**ASSIGNED TASK**
Which lines run from the one containing "Miloš Majko" through the end of the data? Write them out exactly, with the pictures left out.

Start of ENTRIES SHOWN

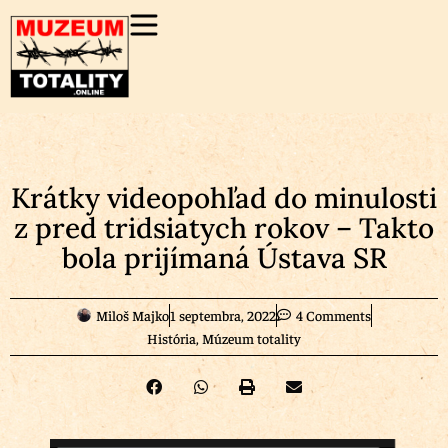
Krátky videopohľad do minulosti
z pred tridsiatych rokov – Takto
bola prijímaná Ústava SR
Miloš Majko
1 septembra, 2022
4 Comments
História
,
Múzeum totality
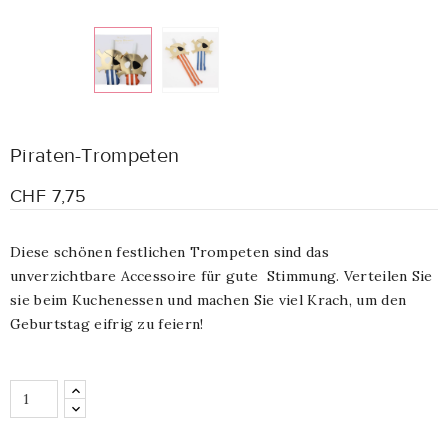
Piraten-Trompeten
CHF 7,75
Diese schönen festlichen Trompeten sind das
unverzichtbare Accessoire für gute Stimmung. Verteilen Sie
sie beim Kuchenessen und machen Sie viel Krach, um den
Geburtstag eifrig zu feiern!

End of ENTRIES SHOWN

**RESPONSE TO THIS TASK**
Miloš Majko
1 septembra, 2022
4 Comments
História
,
Múzeum totality
Piraten-Trompeten
CHF 7,75
Diese schönen festlichen Trompeten sind das
unverzichtbare Accessoire für gute Stimmung. Verteilen Sie
sie beim Kuchenessen und machen Sie viel Krach, um den
Geburtstag eifrig zu feiern!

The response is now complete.